Your instructions :: Look over the material for the string "pixels". Copy every line where it turns up.

Supplied entries ::
· · · · · · ·
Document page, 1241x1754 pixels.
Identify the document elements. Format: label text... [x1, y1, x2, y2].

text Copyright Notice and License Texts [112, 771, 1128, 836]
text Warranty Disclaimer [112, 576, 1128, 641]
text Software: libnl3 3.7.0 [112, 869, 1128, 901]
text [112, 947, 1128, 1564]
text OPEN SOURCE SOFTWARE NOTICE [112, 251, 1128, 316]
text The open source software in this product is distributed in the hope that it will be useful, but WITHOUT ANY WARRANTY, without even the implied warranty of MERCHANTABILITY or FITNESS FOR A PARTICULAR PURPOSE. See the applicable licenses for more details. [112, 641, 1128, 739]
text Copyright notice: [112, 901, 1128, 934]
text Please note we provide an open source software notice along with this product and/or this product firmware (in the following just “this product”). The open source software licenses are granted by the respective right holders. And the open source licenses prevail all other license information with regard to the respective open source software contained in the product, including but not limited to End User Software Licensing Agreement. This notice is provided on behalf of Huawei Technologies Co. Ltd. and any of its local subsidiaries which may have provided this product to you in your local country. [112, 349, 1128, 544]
· · · · · · ·
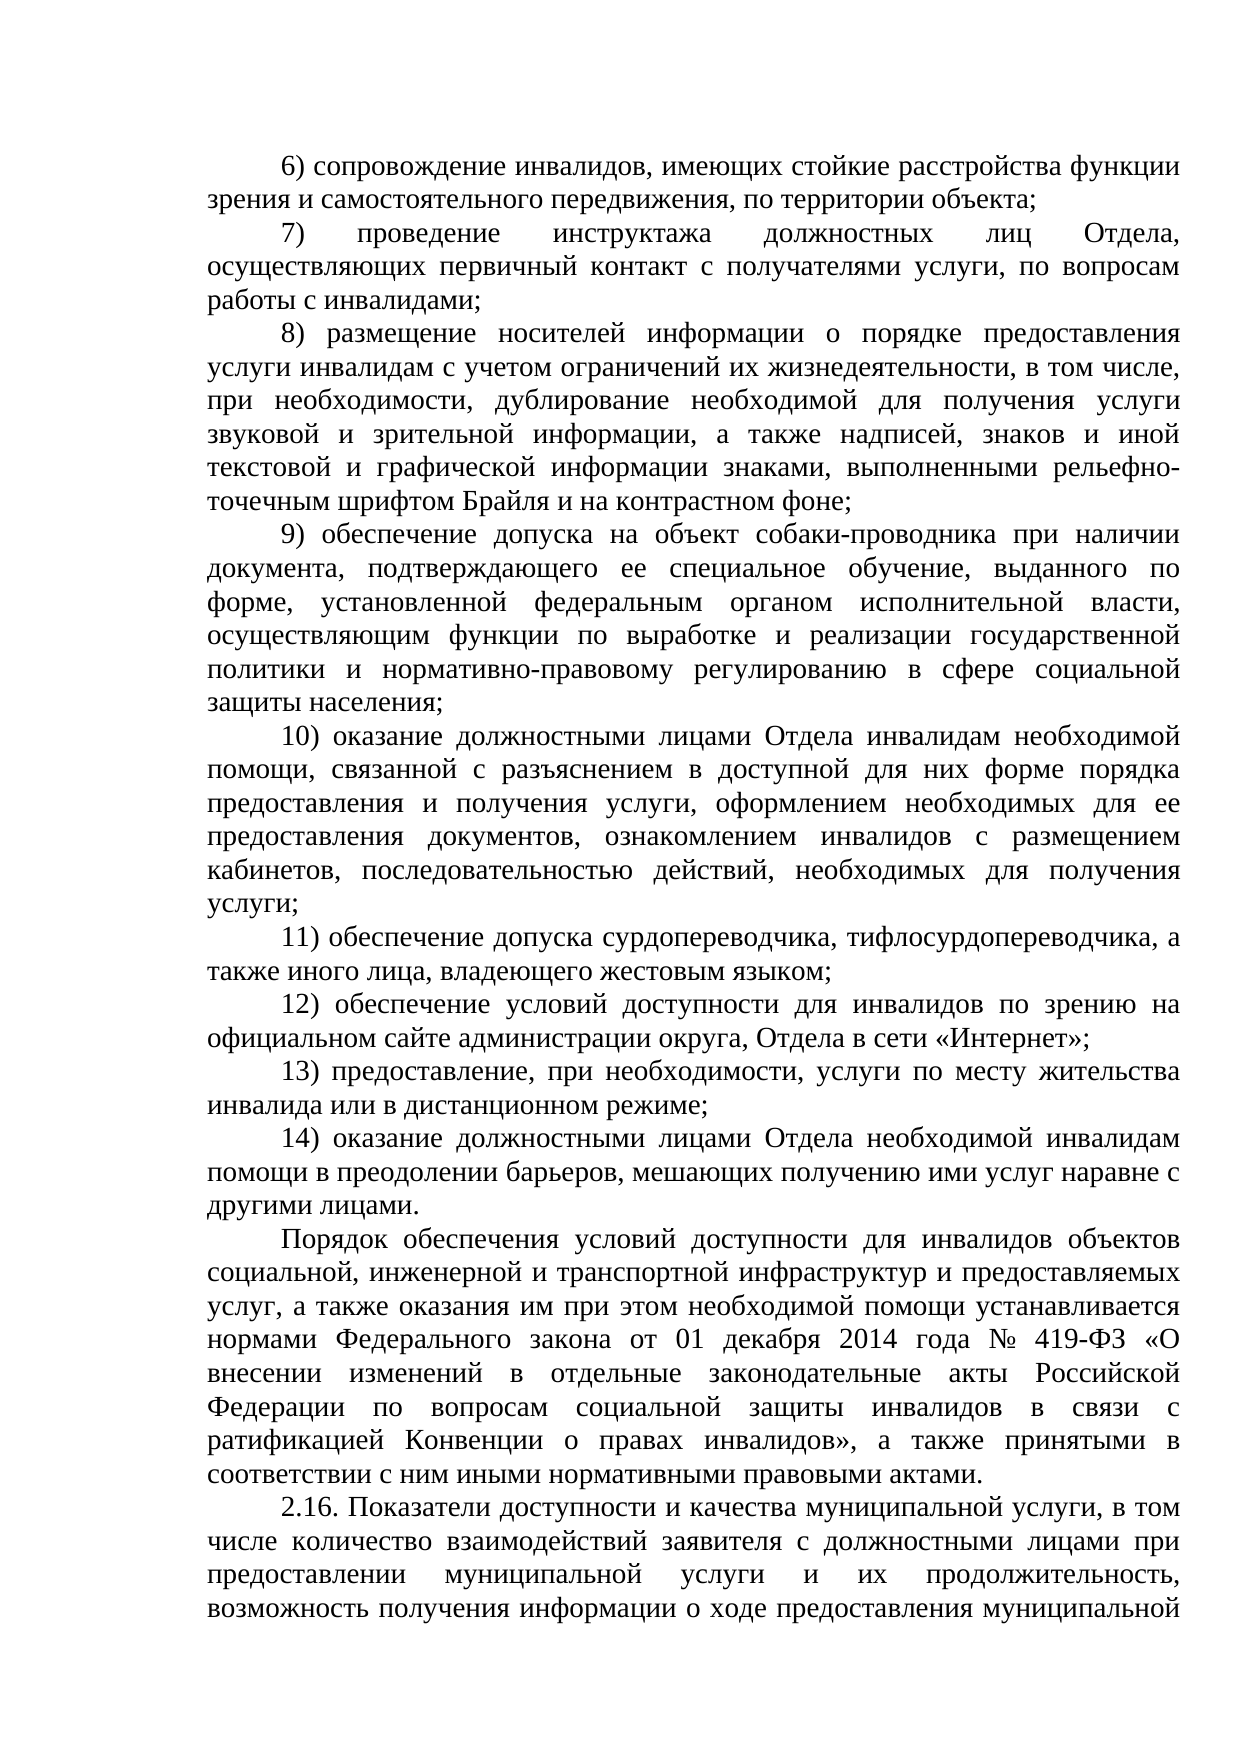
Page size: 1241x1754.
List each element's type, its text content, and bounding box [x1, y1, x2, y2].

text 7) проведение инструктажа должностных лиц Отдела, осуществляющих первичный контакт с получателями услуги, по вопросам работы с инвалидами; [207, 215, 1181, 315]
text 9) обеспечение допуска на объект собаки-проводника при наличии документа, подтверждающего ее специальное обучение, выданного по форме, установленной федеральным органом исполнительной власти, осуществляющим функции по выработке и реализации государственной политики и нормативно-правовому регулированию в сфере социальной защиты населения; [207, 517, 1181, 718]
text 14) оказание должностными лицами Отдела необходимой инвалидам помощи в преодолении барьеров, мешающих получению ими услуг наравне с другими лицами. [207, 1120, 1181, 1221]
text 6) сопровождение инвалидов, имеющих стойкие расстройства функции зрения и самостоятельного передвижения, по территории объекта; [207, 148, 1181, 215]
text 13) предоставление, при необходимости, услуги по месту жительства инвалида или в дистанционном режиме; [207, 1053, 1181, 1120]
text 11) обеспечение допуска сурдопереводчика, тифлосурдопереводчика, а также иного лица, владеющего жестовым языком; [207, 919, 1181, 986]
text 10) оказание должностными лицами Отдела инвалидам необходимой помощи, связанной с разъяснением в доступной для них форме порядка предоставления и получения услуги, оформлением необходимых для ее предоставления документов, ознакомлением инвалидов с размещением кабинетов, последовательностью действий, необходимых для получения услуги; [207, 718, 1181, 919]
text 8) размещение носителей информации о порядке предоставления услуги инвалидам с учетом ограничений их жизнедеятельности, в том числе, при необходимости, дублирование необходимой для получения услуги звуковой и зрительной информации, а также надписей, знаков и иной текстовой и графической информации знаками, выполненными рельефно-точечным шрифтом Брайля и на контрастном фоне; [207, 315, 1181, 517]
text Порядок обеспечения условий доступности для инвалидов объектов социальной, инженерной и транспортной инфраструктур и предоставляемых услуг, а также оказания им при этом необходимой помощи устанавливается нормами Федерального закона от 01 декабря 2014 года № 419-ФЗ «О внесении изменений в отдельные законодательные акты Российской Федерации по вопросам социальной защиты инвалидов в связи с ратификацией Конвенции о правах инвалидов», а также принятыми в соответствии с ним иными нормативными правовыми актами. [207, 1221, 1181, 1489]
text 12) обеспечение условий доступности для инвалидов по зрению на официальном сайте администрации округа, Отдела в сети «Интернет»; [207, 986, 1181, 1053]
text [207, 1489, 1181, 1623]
· · · · · · ·
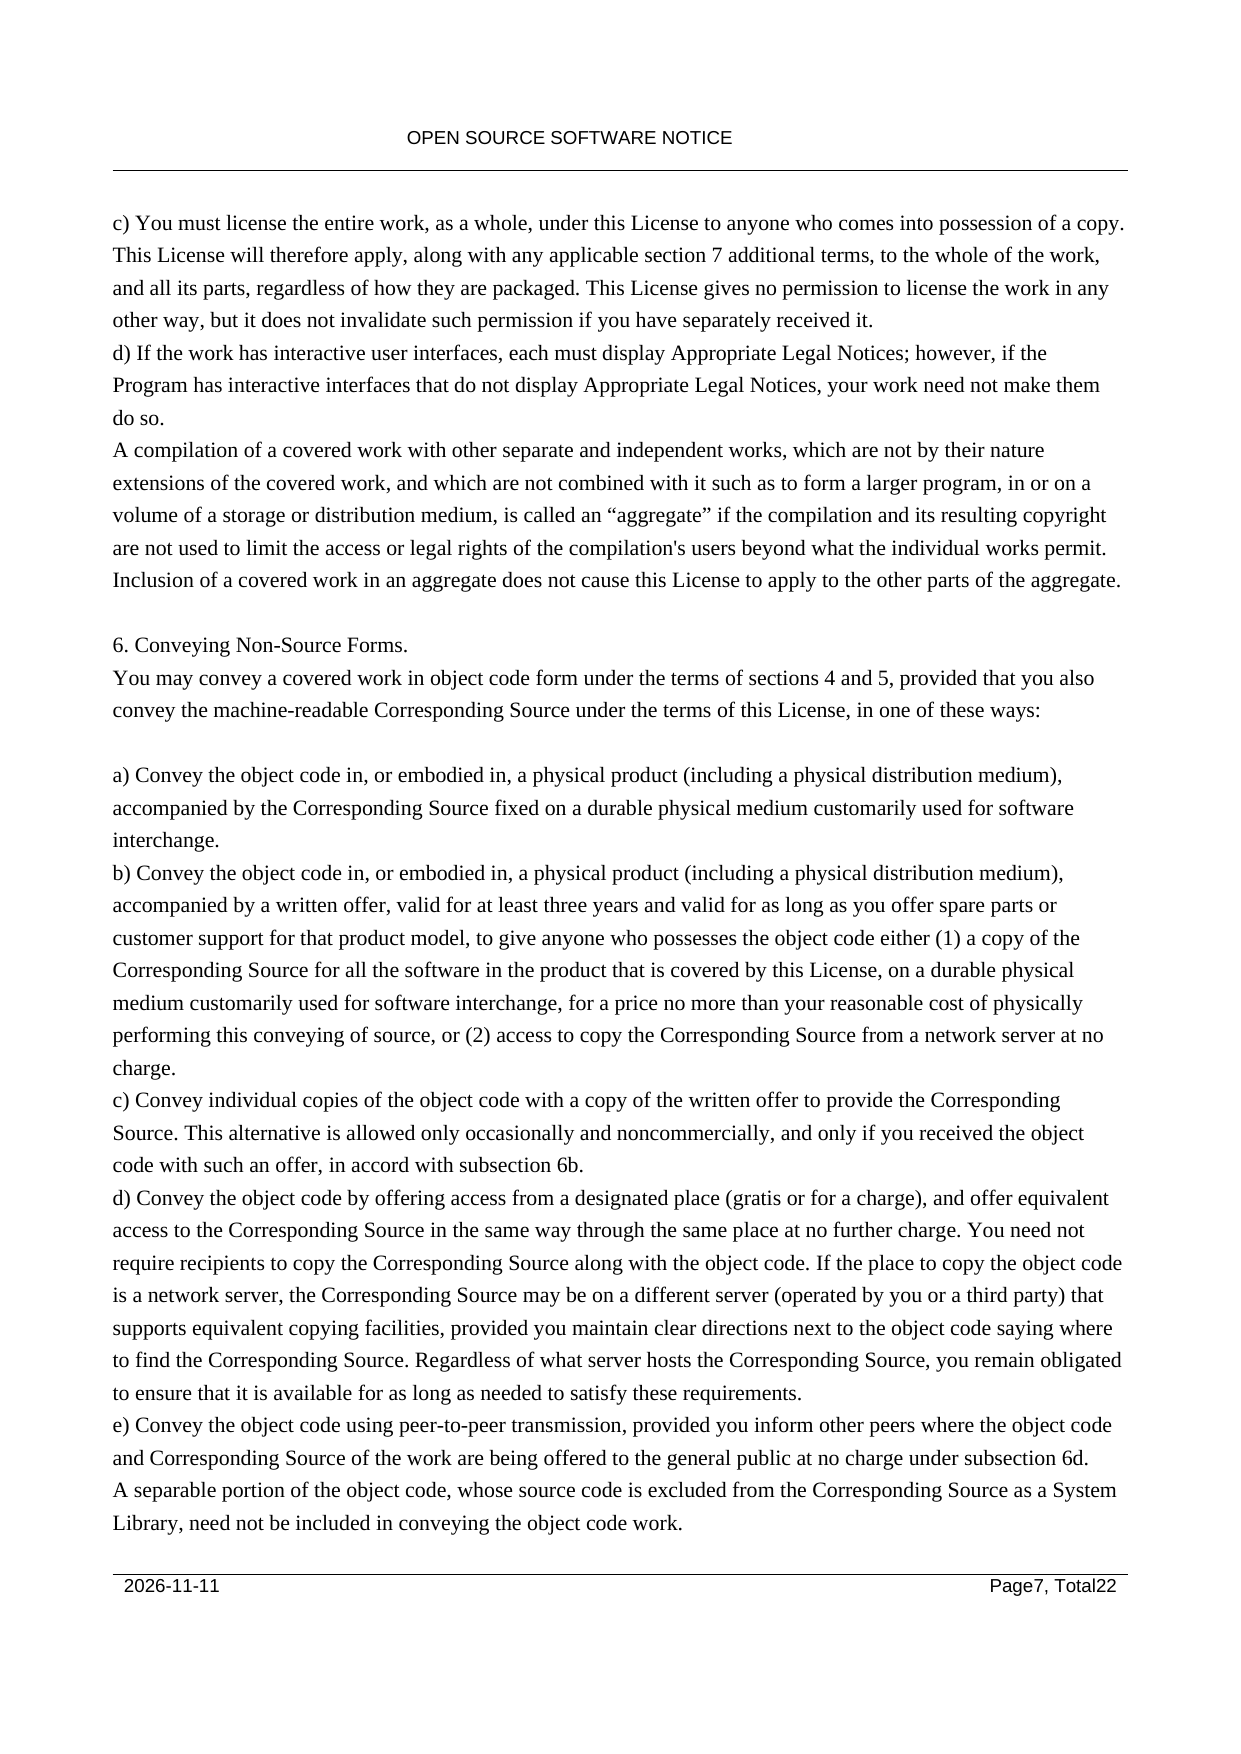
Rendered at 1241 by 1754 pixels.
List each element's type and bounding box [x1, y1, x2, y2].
· · · · · · ·
Response to the exercise ::
Document page, 1241x1754 pixels.
Rendered at 1241 by 1754 pixels.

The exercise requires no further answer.